Text under study section start

Vitali Chochiyev

Personal information
- Full name: Vitali Shotayevich Chochiyev
- Date of birth: 17 December 1979 (age 45)
- Place of birth: Beslan, Soviet Union
- Height: 1.79 m (5 ft 10+1⁄2 in)
- Position(s): Midfielder

Senior career*
- Years: Team / Apps / (Gls)
- 1998: FC Iriston Vladikavkaz / 15 / (0)
- 1999–2001: FC Avtodor Vladikavkaz / 76 / (9)
- 2001–2003: FC Alania Vladikavkaz / 27 / (1)
- 2003–2006: FC KAMAZ Naberezhnye Chelny / 103 / (9)
- 2007–2008: FC Kuban Krasnodar / 28 / (5)
- 2007: → FC Shinnik Yaroslavl (loan) / 12 / (0)
- 2009–2010: FC Alania Vladikavkaz / 39 / (2)
- 2010: FC Salyut Belgorod / 11 / (1)
- 2011–2012: Volgar-Gazprom / 18 / (1)

International career
- 2001: Russia U-21 / 2 / (0)

= Vitali Chochiyev =

Russian footballer

Vitali Shotayevich Chochiyev (Виталий Шотаевич Чочиев; born 17 December 1979) is a former Russian professional footballer.

==Club career==
He made his debut in the Russian Premier League in 2001 for FC Alania Vladikavkaz.

Text under study section end
Record set section start

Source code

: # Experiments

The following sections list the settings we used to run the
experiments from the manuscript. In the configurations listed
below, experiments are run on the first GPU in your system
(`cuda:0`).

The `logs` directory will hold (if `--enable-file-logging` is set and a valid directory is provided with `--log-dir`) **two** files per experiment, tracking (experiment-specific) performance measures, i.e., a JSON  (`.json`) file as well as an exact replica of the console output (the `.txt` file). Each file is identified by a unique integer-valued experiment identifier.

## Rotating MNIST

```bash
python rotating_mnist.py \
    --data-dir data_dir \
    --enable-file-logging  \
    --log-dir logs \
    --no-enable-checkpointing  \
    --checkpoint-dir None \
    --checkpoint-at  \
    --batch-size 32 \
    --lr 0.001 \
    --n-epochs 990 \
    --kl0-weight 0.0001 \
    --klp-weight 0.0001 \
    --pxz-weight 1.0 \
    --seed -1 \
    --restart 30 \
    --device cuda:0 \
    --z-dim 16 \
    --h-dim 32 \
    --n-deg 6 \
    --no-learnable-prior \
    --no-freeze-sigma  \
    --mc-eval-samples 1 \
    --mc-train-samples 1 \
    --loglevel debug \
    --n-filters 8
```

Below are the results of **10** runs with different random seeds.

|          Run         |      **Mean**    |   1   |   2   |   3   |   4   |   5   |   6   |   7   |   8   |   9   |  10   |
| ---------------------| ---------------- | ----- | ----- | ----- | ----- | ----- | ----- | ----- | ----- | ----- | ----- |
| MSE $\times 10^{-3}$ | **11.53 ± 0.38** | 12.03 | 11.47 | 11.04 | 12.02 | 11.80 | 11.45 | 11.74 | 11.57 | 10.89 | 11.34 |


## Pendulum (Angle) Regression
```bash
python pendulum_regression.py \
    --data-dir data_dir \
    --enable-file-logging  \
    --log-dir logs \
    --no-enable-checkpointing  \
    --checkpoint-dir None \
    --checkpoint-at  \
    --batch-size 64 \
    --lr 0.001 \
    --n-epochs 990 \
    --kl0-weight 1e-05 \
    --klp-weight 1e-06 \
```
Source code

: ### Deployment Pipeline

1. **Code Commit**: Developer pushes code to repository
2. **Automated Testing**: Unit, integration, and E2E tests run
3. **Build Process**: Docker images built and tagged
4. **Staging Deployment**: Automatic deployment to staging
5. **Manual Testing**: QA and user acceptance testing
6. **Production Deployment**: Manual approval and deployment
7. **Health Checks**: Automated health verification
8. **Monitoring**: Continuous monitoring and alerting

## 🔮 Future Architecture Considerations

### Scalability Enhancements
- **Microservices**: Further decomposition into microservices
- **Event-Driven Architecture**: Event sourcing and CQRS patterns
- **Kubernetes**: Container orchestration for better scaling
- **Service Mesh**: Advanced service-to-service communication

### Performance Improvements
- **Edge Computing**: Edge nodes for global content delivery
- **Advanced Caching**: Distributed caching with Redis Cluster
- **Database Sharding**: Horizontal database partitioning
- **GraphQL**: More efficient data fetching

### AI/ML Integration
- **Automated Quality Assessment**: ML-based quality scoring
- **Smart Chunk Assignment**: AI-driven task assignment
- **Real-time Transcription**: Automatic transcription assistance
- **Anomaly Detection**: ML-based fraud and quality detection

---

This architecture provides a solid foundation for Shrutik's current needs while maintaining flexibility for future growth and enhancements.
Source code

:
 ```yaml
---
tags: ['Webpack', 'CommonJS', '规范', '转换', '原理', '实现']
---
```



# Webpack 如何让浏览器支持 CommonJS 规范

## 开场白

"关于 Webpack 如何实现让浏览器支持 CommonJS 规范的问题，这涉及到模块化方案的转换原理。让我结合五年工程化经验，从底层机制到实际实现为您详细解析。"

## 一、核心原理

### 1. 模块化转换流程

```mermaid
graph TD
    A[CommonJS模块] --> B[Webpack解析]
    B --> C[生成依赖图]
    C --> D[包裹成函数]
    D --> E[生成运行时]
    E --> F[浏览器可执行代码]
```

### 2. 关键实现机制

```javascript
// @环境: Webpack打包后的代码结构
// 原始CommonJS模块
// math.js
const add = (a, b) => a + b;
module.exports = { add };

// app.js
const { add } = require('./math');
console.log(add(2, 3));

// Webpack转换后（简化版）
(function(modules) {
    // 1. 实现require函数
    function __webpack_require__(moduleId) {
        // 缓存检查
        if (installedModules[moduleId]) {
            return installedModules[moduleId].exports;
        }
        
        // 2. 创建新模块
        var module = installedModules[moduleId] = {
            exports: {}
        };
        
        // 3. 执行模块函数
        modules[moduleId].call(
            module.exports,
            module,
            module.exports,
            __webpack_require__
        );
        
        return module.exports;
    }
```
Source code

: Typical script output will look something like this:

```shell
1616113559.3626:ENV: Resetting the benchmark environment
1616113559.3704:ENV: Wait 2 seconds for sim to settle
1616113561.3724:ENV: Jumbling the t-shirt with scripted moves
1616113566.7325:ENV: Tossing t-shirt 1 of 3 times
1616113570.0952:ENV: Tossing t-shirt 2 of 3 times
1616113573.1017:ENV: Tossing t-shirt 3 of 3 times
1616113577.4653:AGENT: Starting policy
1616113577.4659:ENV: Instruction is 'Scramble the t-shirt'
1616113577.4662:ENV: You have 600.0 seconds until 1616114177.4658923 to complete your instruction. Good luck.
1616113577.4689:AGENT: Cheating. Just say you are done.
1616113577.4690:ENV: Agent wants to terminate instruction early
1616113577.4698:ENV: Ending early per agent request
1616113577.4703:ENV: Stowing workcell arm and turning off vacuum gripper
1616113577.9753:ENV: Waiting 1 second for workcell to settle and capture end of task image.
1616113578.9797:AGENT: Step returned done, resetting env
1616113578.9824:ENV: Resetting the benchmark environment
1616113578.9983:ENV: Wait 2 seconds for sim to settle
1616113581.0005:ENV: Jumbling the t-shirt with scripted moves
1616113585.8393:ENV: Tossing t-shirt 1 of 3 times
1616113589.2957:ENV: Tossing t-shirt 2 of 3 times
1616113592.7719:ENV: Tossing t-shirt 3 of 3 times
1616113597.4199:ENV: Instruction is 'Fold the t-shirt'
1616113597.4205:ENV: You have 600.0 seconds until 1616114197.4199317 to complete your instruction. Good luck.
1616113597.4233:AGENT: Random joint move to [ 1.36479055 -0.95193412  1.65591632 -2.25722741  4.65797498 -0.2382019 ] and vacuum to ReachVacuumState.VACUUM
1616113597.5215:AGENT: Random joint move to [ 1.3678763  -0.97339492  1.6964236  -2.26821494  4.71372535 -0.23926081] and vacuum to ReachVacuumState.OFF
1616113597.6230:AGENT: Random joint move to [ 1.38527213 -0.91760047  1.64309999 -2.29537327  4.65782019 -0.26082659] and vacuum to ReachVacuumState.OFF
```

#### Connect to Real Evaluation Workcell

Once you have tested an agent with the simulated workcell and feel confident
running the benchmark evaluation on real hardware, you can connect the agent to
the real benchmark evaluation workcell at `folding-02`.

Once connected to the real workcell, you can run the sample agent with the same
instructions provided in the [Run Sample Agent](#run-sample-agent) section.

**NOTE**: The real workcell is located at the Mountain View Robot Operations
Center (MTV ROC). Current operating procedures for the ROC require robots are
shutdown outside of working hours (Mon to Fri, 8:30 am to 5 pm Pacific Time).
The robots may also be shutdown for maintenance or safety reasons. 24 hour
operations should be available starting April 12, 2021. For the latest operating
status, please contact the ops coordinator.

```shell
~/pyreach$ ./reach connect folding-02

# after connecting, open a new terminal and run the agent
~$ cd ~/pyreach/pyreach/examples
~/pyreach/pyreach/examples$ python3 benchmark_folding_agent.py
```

Record set section end

- _Task instructions_
**A)** Could you output the passage of the Vitali Chochiyev profile starting at "- Place of birth: Beslan, Soviet" and ending at "Vladikavkaz / 27 / (1)", copied word for word?
**B)** Which clubs appear in the senior career section of the Vitali Chochiyev profile? Name each club only once.

- _Solutions in order_
**A)**
- Place of birth: Beslan, Soviet Union
- Height: 1.79 m (5 ft 10+1⁄2 in)
- Position(s): Midfielder

Senior career*
- Years: Team / Apps / (Gls)
- 1998: FC Iriston Vladikavkaz / 15 / (0)
- 1999–2001: FC Avtodor Vladikavkaz / 76 / (9)
- 2001–2003: FC Alania Vladikavkaz / 27 / (1)

**B)**
- FC Iriston Vladikavkaz
- FC Avtodor Vladikavkaz
- FC Alania Vladikavkaz
- FC KAMAZ Naberezhnye Chelny
- FC Kuban Krasnodar
- FC Shinnik Yaroslavl
- FC Salyut Belgorod
- Volgar-Gazprom